Use http_jar instead of rules_jvm_external to download bundletool
So coincidentally I'm about to add another dependency to maven_install (com.android.tools.build:gradle:8.0.1 for R8 integration) which has a number of transitive dependencies, so in the end I think we'll need to keep maven_install.
I also noticed that bundletool has a number of dependencies too (https://maven.google.com/web/index.html?q=bundle#com.android.tools.build:bundletool:1.6.1), e.g. dagger, autovalue, guava, proto, etc -- are these not needed to run the tool?

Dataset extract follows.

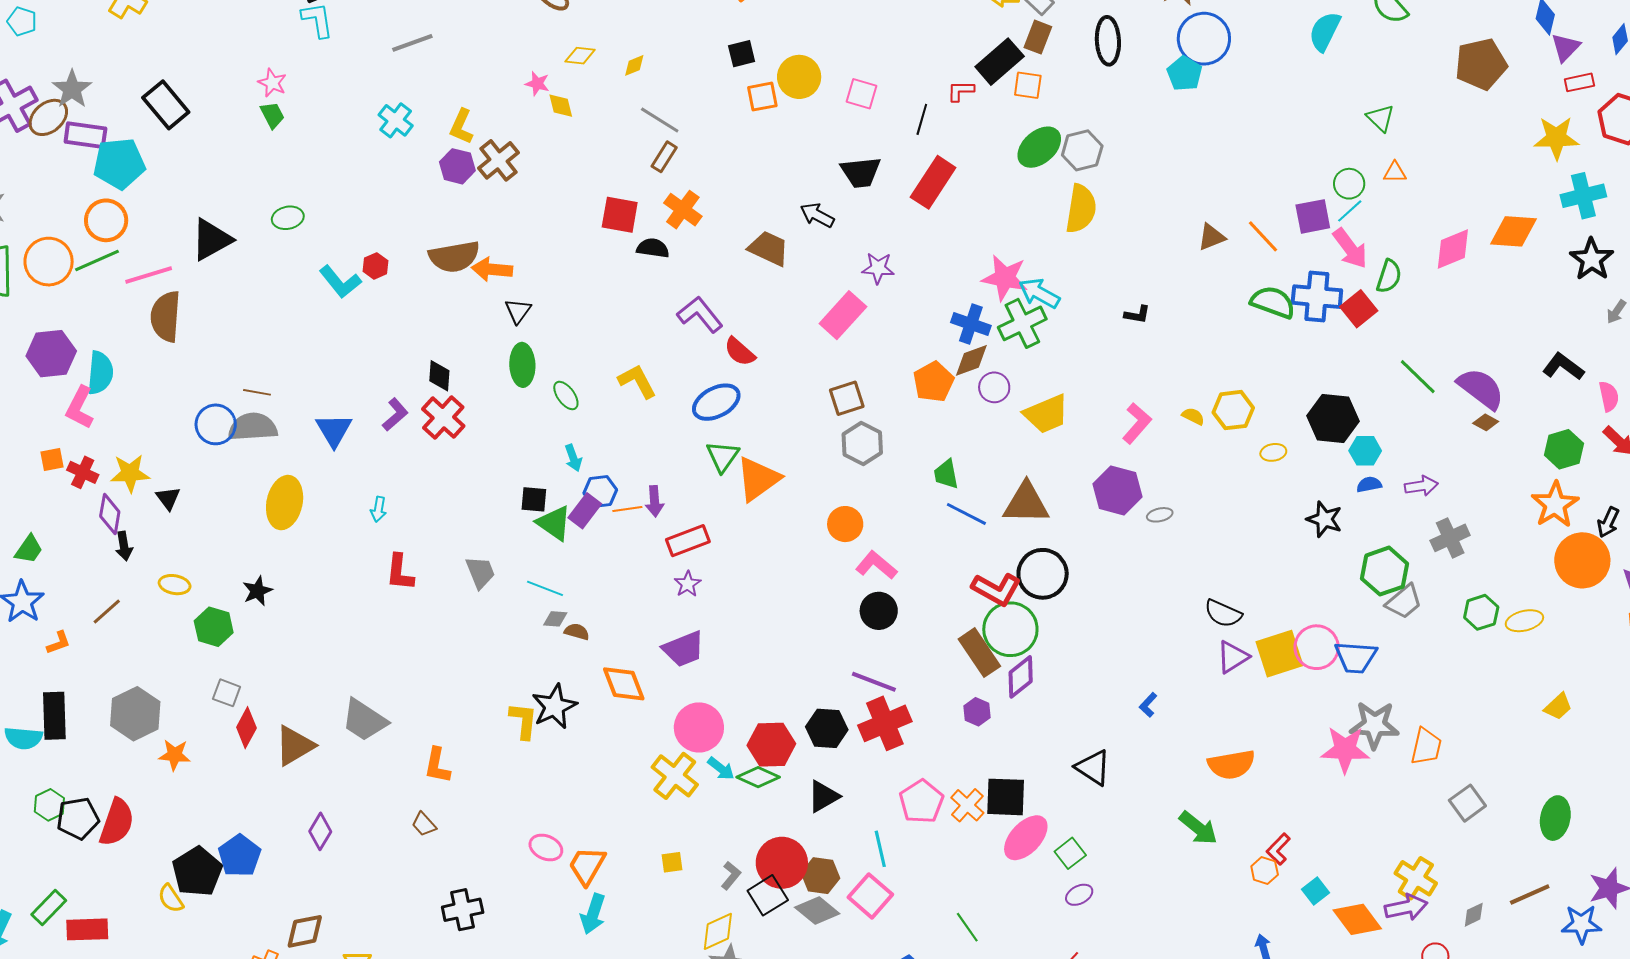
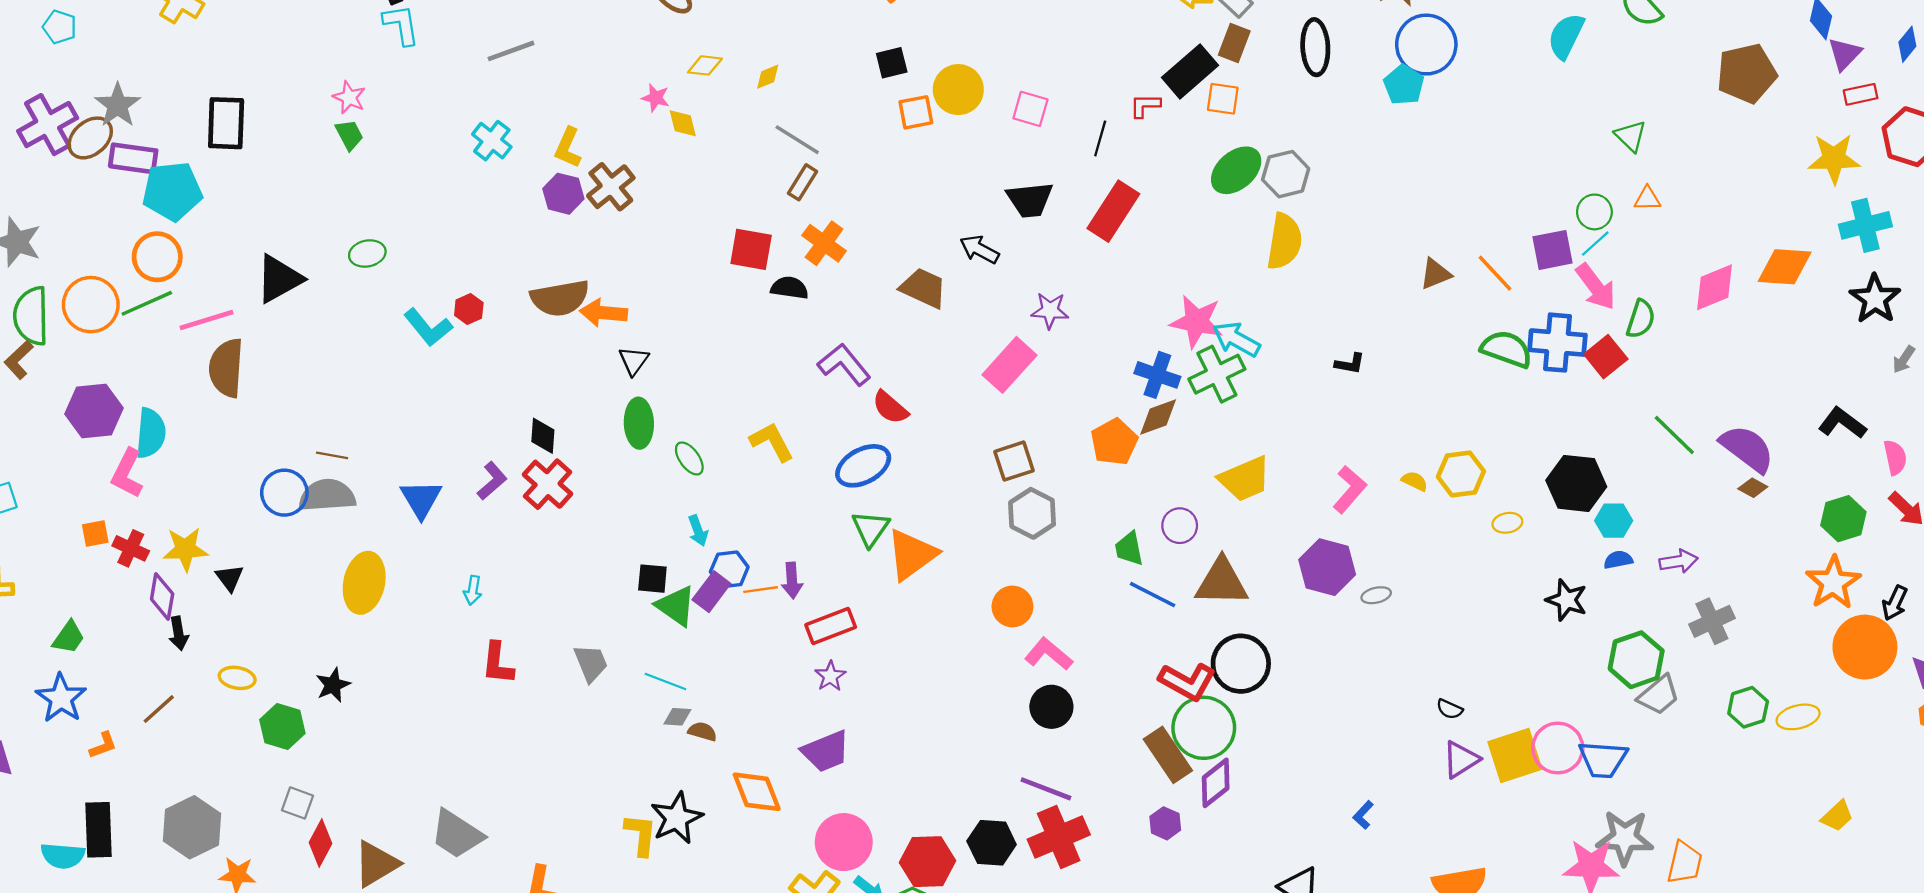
black rectangle: (166, 105) -> (226, 123), turned 42
purple circle: (994, 387) -> (1180, 526), moved
black semicircle: (1223, 613) -> (1450, 709), size x0.6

So coincidentally I'm about to add another dependency to maven_install (com.android.tools.build:gradle:8.0.1 for R8 integration) which has a number of transitive dependencies, so in the end I think we'll need to keep maven_install.
Would be great to avoid using it if we can at least for externally facing tools. We've found that it's generally less performant than just using an http_jar, especially as you add more maven dependencies. You can mitigate this by generating lock files, but this isn't user-friendly outside of the rules development context.

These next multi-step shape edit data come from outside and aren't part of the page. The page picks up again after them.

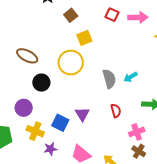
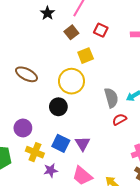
red square: (112, 15) -> (101, 30), moved
black circle: (41, 83) -> (58, 107), moved
red semicircle: (116, 111) -> (119, 119), moved, turned -104
purple triangle: (82, 114) -> (83, 144), moved

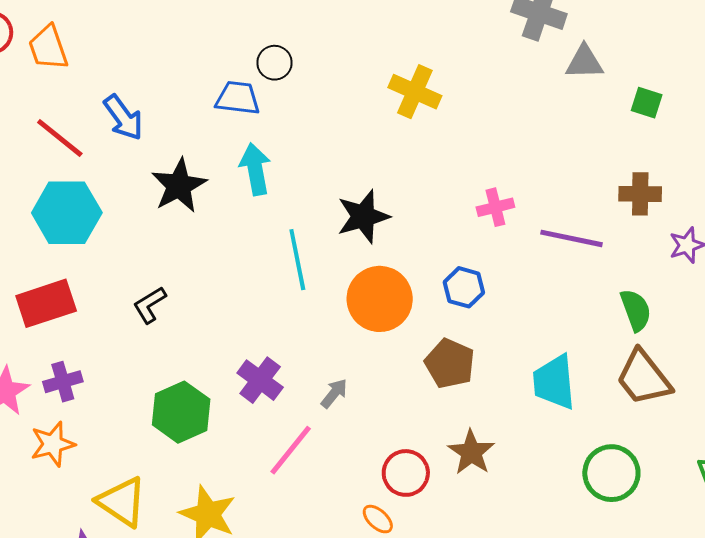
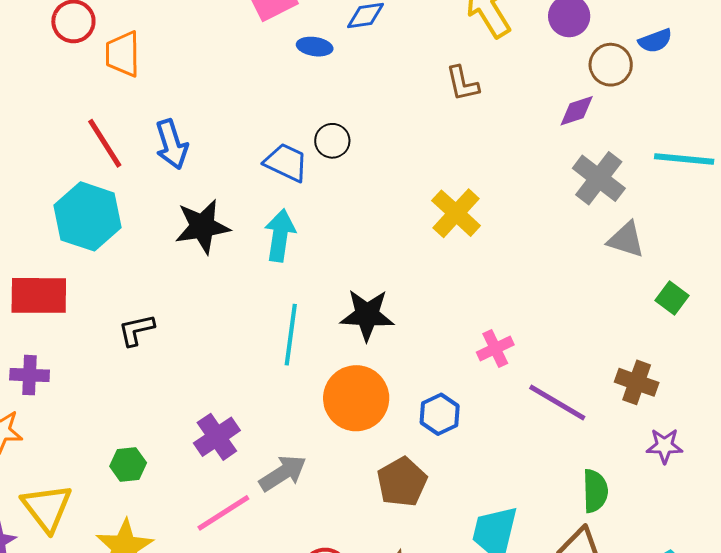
pink cross: (495, 207) -> (495, 349), turned -30
gray arrow: (334, 393) -> (283, 473), size x1.5
green hexagon: (181, 412) -> (128, 465), moved, size x0.6

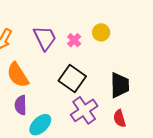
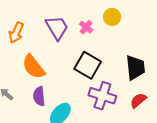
purple cross: (84, 110) -> (102, 96), turned -32
red semicircle: (120, 118) -> (138, 100), turned 72

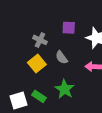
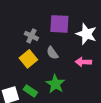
purple square: (69, 28) -> (59, 24), size x1.5

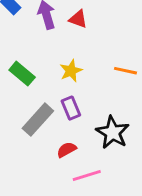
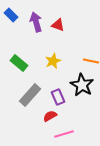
purple rectangle: (71, 108) -> (58, 97), moved
black star: (113, 132) -> (82, 85), moved

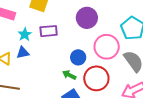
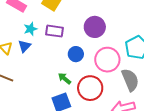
blue triangle: (23, 53) -> (24, 46), turned -48
blue circle: (78, 57) -> (76, 54), moved

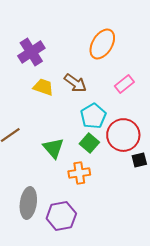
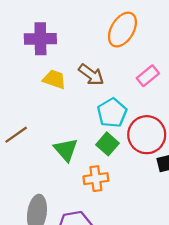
purple cross: (31, 52) -> (40, 39), turned 32

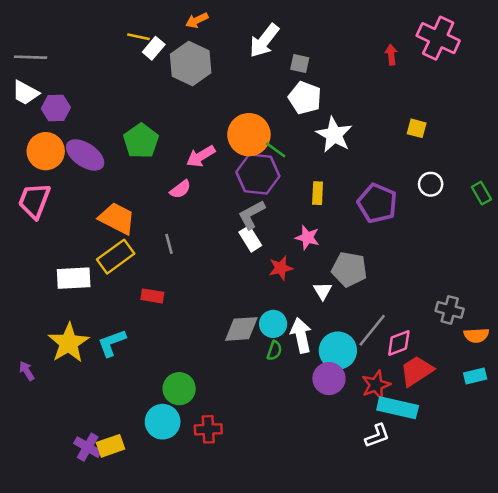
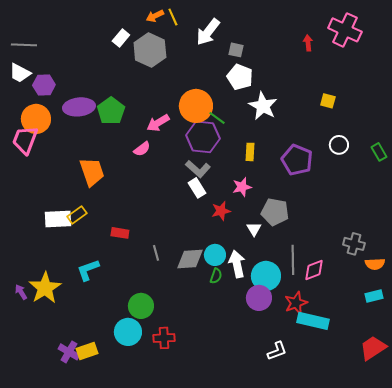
yellow line: (138, 37) -> (173, 17), moved, turned 54
purple ellipse: (85, 155) -> (79, 107), moved, turned -40
pink trapezoid: (34, 201) -> (25, 140), moved
gray L-shape: (252, 215) -> (198, 169), turned -110
orange trapezoid: (117, 218) -> (92, 172), turned 44
pink star: (307, 238) -> (242, 187), turned -30
gray line: (169, 244) -> (156, 253), moved
yellow rectangle: (116, 257) -> (77, 215), moved, size x0.7
gray line: (372, 330) -> (293, 260), turned -40
yellow star: (69, 343) -> (45, 288), moved
red trapezoid: (417, 371) -> (373, 348), moved
white L-shape: (377, 436) -> (277, 351), moved

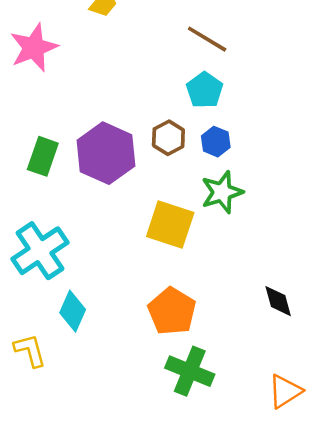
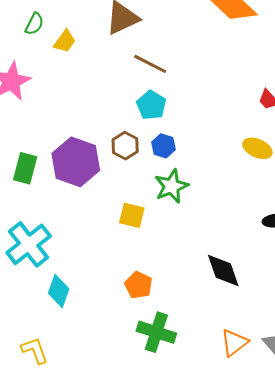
yellow square: (170, 224) -> (132, 215), size x0.7
black diamond: (278, 301) -> (223, 270), size x1.4
orange pentagon: (172, 311) -> (138, 285), size x0.7
yellow L-shape: (30, 350) -> (35, 350), moved

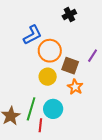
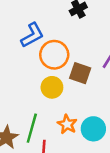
orange star: (75, 87) -> (67, 124), moved
cyan circle: (53, 109) -> (93, 129), moved

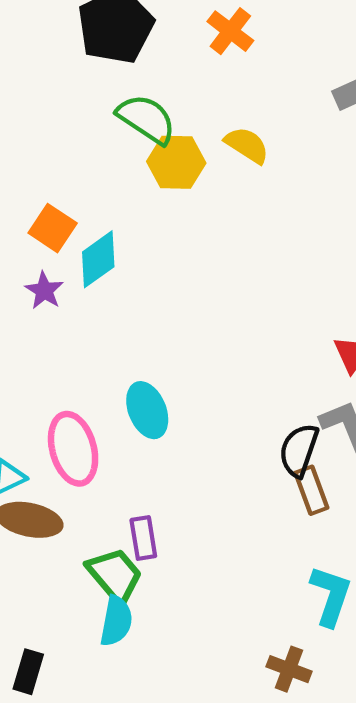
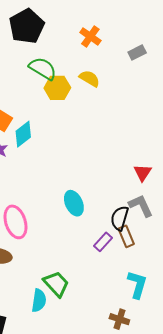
orange cross: (230, 31) -> (90, 36), moved
cyan ellipse: (147, 410) -> (74, 203), moved
purple rectangle: (143, 538) -> (103, 242), moved, turned 54
green trapezoid: (115, 575) -> (56, 284), moved

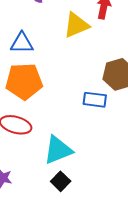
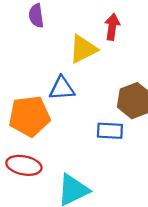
blue triangle: (22, 43) -> (62, 88), moved

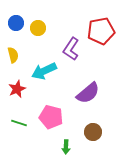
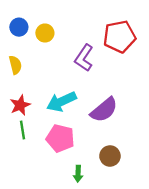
cyan arrow: (44, 71) -> (61, 102), moved
green line: (19, 123) -> (22, 130), moved, turned 63

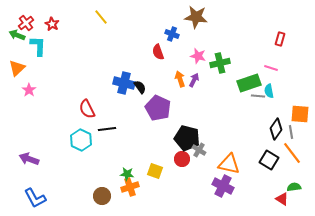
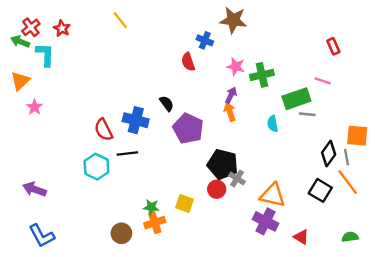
red rectangle: (280, 39) -> (333, 46), turned -40
orange arrow: (180, 79) -> (230, 112), moved
blue cross: (124, 83) -> (136, 120), moved
cyan semicircle: (269, 91) -> (273, 124), moved
green semicircle: (294, 187) -> (350, 237), moved
red triangle: (282, 199) -> (301, 237), moved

It's also a lot easier to do overrides with --override_repository when these dependencies are pulled as a maybe of http_jar than having to override a complex repository made by rules_jvm_external. This has been especially useful for us in the android_tools where we can upgrade r8/d8 independently of what's bundled into Bazel inside our own WORKSPACE file. Ex:
http_jar(
name = "android_gmaven_r8",
sha256 = "sha goes here",
url = "http url to the jar goes here",
)
Being able to do this for tools like bundletool would be especially useful and would put less burden on rules_android to track updates of https://github.com/google/bundletool, or have to roll rules_android releases with minor app bundle updates.
http_jar(
name = "bundletool",
...
)
I also noticed that bundletool has a number of dependencies too (maven.google.com/web/index.html?q=bundle#com.android.tools.build:bundletool:1.6.1), e.g. dagger, autovalue, guava, proto, etc -- are these not needed to run the tool?
The all-jars downloaded from Github have everything compiled in that's needed to be able to execute as a CLI tool. And it's what we've been using in our builds for the past year to support app bundles.